Engineer’s Failure to Update Plex Software Led to Massive Data Breach

March 7, 2023Rabbi LakshmananPassword Security / Software Update

A major LastPass breach was caused by one of our engineers failing to update Plex on his home computer, making us realize the dangers of failing to keep software up to date.

The troubled password management service last week revealed how an unidentified attacker used information stolen from previous incidents that occurred prior to August 12, 2022, claiming that it was a “third-party details available from data breaches and vulnerabilities in third-party media software.” A package to launch a second coordinated attack between August and October 2022.”

This intrusion ultimately allowed the attacker to steal partially encrypted password vault data and customer information.

In the second attack, one of the four DevOps engineers was identified to use keylogger malware to target home computers and obtain credentials to compromise cloud storage environments.

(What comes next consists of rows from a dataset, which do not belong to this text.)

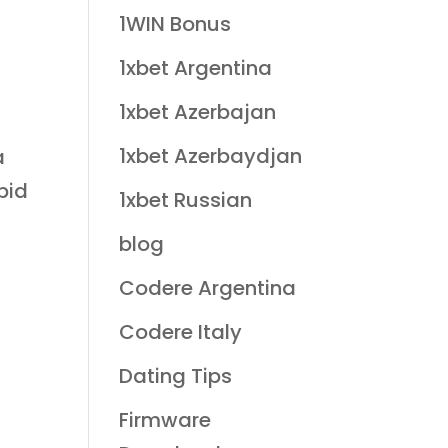
1WIN Bonus
1xbet Argentina
1xbet Azerbajan
1xbet Azerbaydjan
a
pid
1xbet Russian
blog
Codere Argentina
Codere Italy
Dating Tips
Firmware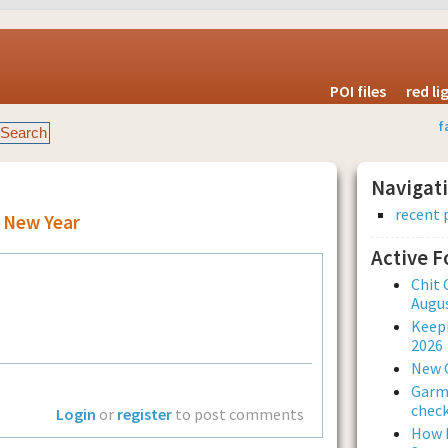
POI files
red l
f
Navigat
recent 
 New Year
Active 
Chit 
Augus
Keepi
2026
New 
Garmi
check
Login
or
register
to post comments
How L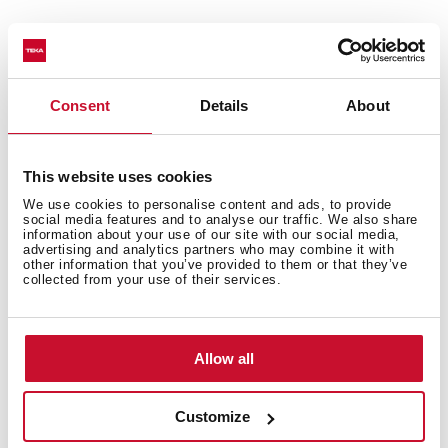
Consent
Details
About
Technical details
This website uses cookies
We use cookies to personalise content and ads, to provide
social media features and to analyse our traffic. We also share
information about your use of our site with our social media,
advertising and analytics partners who may combine it with
Neo Series
other information that you’ve provided to them or that they’ve
Multifunction Pyrolitic oven
collected from your use of their services.
Chef functions for automatic programmes
ThermoSeal System for a stable temperature inside
Ultra-resistant BrightClean enamel
Allow all
FastClick System for tray supports
Ergonomic and stylish handle
Customize
Wider LED display window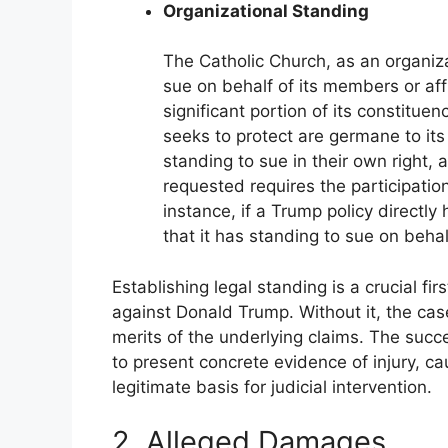
Organizational Standing
The Catholic Church, as an organiza
sue on behalf of its members or affil
significant portion of its constituen
seeks to protect are germane to it
standing to sue in their own right, 
requested requires the participatio
instance, if a Trump policy directl
that it has standing to sue on behal
Establishing legal standing is a crucial fir
against Donald Trump. Without it, the case
merits of the underlying claims. The succ
to present concrete evidence of injury, ca
legitimate basis for judicial intervention.
2. Alleged Damages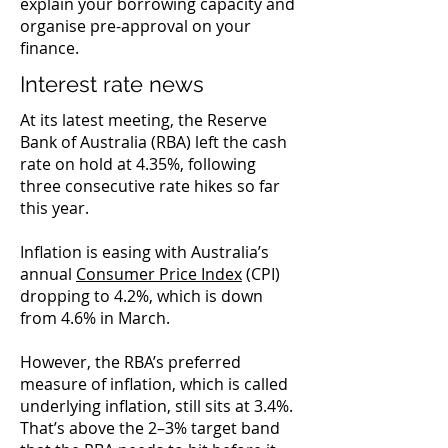
explain your borrowing capacity and
organise pre-approval on your
finance.
Interest rate news
At its latest meeting, the Reserve
Bank of Australia (RBA) left the cash
rate on hold at 4.35%, following
three consecutive rate hikes so far
this year.
Inflation is easing with Australia’s
annual
Consumer Price Index
(CPI)
dropping to 4.2%, which is down
from 4.6% in March.
However, the RBA’s preferred
measure of inflation, which is called
underlying inflation, still sits at 3.4%.
That’s above the 2–3% target band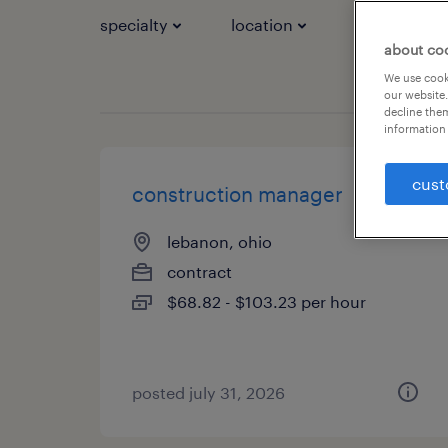
specialty
location
job types
about co
We use cooki
our website.
decline them
information 
cust
construction manager
lebanon, ohio
contract
$68.82 - $103.23 per hour
posted july 31, 2026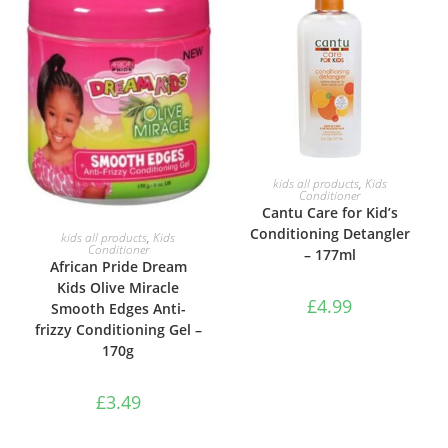
ADD TO BASKET
kids all products
,
Kids
Conditioner
Cantu Care for Kid’s
ADD TO BASKET
Conditioning Detangler
kids all products
,
Kids
Conditioner
– 177ml
African Pride Dream
Kids Olive Miracle
£
4.99
Smooth Edges Anti-
frizzy Conditioning Gel –
170g
£
3.49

This was allegedly made possible by exploiting a nearly three-year-old, now-patched flaw in Plex to run code on the engineers’ computers.

The vulnerability in question is CVE-2020-5741 (CVSS score: 7.2), a deserialization flaw affecting Plex Media Server on Windows that could allow a remote, authenticated attacker to compromise the current operating system user. Allows execution of arbitrary Python code in the context of

“This issue allowed an attacker with access to a server administrator’s Plex account to upload a malicious file via the camera upload feature and force the media server to execute it,” Plex said at the time. stated in the advisory issued.

This issue, discovered by Tenable and reported to Plex in March 2020, was addressed by Plex in version 1.19.3.2764 released May 7, 2020. The current version of Plex is 1.31.1.6733.

“Unfortunately, LastPass employees never upgraded their software to enable the patch,” Plex said in a statement. “For reference, the version that addressed this exploit is about 75 versions ago.”